Washington ‘May Very Well Join Riyadh’s Anti-Qatar Club if Doha Doesn’t Behave’

An aerial view of Doha's diplomatic area (File)

© REUTERS/ Fadi Al-Assaad

On Monday, over half-a-dozen Arab and Muslim states led by Saudi Arabia cut off relations with Qatar, ostensibly over the latter’s support for terrorism and interference in other countries’ internal affairs. Speaking to Sputnik, George Washington University professor Atef Abdel Jawad commented on the US position in this diplomatic crisis.
In the early hours of Monday morning, Saudi Arabia, the UAE, Bahrain and Egypt announced that they had severed diplomatic relations with Qatar. Hours later, Libya, Yemen and the Maldives announced that they too had cut ties. Riyadh kicked Qatar out of its coalition in Yemen; Yemen alleged that Qatar was providing support for the Shiite Houthi rebels. Collectively, the countries accused Qatar of supporting terror groups such as the Muslim Brotherhood, and of engaging in efforts to destabilize countries in the region.
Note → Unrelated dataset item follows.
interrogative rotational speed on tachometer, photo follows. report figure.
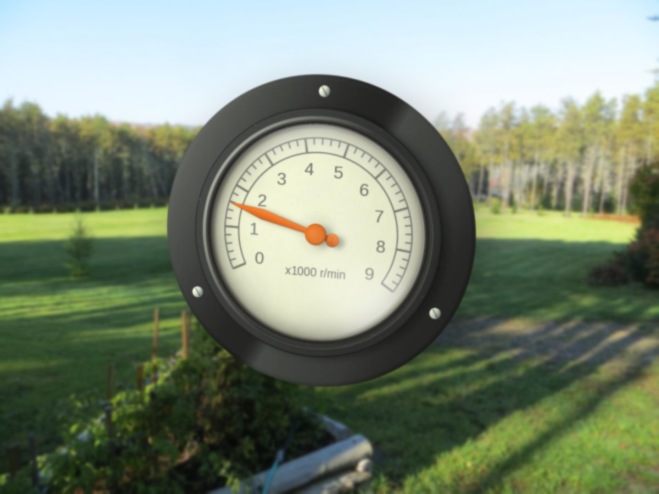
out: 1600 rpm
Doha protested, calling the countries’ decision “unjustified,” and “based on assertions without foundation.”
Amid the crisis, US Secretary of State Rex Tillerson urged the Gulf Cooperation Council and Qatar to resolve their differences and stay united.
“We certainly would encourage the parties to sit down together and address these differences, and we – if there’s any role that we can play in terms of helping them address those, we think it is important that the GCC remain unified,” Tillerson said.
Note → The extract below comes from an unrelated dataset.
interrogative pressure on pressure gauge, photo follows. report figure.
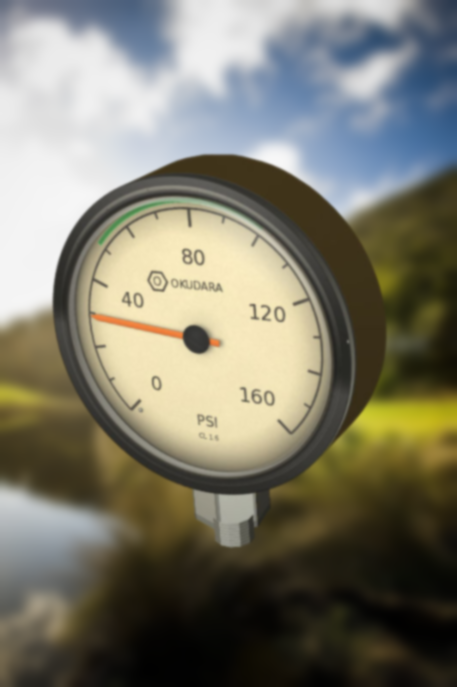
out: 30 psi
The US’s close partnership with Saudi Arabia, strengthened recently following President Donald Trump’s visit to the region, is nuanced by the fact that America’s largest military base in the region – the Al Udeid Air Base, is based in Qatar.
Speaking to Sputnik about the diplomatic crisis, George Washington University professor Atef Abdel Jawad explained that the US position can be expected to have at least two elements.
“First, the US always says that bilateral crises between any countries concern, above all, those two countries themselves, and that the US does not interfere in bilateral relations. In the situation regarding Qatar, this is [said to be] an internal issue involving Bahrain, Saudi Arabia, Egypt and the UAE.”
At the same time, however, the academic added that it can certainly be said that “the US is dissatisfied with Qatari links to terrorist organizations and their financing.” According to the observer, Qatar’s position runs contrary to President Trump’s efforts against terrorism and extremism. For instance, Qatari state media invites commentators who call for Christians to be killed. The emirate is home to people who have provided financing for al-Qaeda. “We know how the US feels about those who support and finance al-Qaeda,” Jawad said.
The observer recalled that as far back as 2015, then-Secretary of State John Kerry complained about Qatari financing for terrorist groups. Its from these kinds of statements that the nuances of US policy can be determined, according to Jawad.
“Right now in America, there are voices proposing adding Qatar to the list of state sponsors of terrorism. But it has not happened for several reasons. First of all, Qatar hosts Al Udeid Air Base. Washington is interested in maintaining this base, which is a critical strategic point for the US in the region.”
“Secondly, Qatar is needed for its secret ties with the terrorist groups. The US, the countries of Western Europe and other leading powers officially declare that they do not conduct any negotiations with the militants and have no ties with them. This role is played by Qatar.” Finally, Jawad recalled, “Qatar is helping with the release of European hostages who have been abducted by terrorists.”
Ultimately, Jawad noted that for the time being, the US is content simply with expressing its dissatisfaction with Qatar’s policy. “In the future, if Doha does not change its policy, we may see more decisive action by the US in relation to this emirate.”